Есть идеи глиняные — и есть идеи, навеки изваянные из золота или драгоценного нашего стекла. И чтобы определить материал идеи, нужно только капнуть на него сильнодействующей кислотой. Одну из таких кислот знали и древние: reductio ad finem. Кажется, это называлось у них так; но они боялись этого яда, они предпочитали видеть хоть какое-нибудь, хоть глиняное, хоть игрушечное небо, чем синее ничто. Мы же — слава Благодетелю — взрослые, и игрушки нам не нужны.

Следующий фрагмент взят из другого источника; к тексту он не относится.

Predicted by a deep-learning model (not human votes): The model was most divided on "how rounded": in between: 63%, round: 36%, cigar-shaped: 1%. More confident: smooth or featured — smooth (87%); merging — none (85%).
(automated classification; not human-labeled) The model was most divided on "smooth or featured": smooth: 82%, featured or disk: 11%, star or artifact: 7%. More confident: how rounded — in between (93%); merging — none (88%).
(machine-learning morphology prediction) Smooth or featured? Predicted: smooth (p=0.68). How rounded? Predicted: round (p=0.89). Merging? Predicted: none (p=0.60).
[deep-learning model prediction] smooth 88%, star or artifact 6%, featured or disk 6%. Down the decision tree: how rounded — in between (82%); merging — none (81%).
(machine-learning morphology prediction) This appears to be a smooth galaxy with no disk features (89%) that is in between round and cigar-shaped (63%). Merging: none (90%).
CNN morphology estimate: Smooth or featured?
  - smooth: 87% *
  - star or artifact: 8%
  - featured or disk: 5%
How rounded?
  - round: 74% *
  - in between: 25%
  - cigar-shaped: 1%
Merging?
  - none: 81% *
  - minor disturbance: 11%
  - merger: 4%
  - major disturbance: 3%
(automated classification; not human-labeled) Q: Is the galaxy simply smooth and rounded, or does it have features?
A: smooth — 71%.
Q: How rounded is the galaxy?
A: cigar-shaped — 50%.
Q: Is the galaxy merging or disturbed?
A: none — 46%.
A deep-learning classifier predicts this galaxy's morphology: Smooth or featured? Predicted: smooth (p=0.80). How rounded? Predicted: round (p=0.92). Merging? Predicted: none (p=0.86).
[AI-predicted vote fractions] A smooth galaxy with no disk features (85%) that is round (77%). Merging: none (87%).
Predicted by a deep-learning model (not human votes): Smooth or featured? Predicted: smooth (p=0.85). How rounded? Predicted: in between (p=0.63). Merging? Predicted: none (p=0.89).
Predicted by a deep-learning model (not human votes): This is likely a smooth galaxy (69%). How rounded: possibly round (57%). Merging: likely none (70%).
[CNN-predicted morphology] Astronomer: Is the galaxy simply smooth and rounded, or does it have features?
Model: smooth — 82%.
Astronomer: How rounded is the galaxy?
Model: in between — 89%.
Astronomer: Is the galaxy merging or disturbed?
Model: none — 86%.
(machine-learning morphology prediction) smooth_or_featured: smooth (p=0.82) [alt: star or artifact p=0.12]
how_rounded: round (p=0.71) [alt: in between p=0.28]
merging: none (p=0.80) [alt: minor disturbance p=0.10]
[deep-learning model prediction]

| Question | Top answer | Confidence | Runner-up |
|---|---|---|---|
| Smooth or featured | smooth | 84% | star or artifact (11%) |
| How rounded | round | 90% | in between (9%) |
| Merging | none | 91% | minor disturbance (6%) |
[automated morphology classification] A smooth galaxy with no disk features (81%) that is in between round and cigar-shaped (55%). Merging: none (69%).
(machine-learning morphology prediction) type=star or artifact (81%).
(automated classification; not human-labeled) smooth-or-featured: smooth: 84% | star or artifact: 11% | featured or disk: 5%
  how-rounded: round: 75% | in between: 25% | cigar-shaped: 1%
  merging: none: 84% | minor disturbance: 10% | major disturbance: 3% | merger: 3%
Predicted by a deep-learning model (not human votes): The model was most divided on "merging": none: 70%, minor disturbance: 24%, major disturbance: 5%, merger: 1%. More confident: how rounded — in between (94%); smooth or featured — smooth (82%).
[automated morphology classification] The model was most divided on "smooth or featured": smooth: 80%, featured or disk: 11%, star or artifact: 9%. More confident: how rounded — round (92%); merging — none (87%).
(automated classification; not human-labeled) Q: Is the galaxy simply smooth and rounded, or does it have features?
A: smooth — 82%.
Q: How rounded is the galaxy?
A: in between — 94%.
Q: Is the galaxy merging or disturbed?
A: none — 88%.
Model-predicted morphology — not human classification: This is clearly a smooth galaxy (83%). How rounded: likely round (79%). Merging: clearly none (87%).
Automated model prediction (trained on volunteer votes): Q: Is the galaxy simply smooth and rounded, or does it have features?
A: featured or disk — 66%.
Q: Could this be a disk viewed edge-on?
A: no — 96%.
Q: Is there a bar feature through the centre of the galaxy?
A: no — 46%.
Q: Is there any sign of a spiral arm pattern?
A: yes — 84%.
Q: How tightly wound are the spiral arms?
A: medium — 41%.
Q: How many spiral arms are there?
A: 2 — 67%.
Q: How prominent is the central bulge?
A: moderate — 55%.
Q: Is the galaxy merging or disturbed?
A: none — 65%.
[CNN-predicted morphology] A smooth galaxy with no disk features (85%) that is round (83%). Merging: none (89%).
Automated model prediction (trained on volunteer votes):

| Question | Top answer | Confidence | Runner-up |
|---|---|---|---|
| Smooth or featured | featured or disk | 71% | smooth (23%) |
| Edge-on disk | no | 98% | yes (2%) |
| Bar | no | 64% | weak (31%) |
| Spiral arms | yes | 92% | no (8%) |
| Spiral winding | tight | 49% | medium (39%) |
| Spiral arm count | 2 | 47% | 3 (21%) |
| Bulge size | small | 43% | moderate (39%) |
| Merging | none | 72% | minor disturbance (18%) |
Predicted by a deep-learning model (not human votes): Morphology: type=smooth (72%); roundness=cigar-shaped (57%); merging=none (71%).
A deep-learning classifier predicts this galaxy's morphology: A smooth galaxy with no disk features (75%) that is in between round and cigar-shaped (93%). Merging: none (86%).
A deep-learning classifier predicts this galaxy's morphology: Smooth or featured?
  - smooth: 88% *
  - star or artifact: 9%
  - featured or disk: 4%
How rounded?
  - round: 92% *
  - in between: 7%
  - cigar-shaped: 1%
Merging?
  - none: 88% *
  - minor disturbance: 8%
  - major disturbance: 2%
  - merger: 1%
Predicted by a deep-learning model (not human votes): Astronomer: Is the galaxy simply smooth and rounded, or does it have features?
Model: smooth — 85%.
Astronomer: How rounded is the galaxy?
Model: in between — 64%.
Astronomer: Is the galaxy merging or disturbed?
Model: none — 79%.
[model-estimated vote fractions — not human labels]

Так вот — если капнуть на идею «права». Даже у древних — наиболее взрослые знали: источник права — сила, право — функция от силы. И вот — две чашки весов! На одной — грамм, на другой — тонна, на одной — «я», на другой — «мы», Единое Государство. Не ясно ли: допускать, что у «я» могут быть какие-то «права» по отношению к Государству, и допускать, что грамм может уравновесить тонну, — это совершенно одно и то же. Отсюда — распределение: тонне — права, грамму — обязанности; и естественный путь от ничтожества к величию: забыть, что ты — грамм, и почувствовать себя миллионной долей тонны…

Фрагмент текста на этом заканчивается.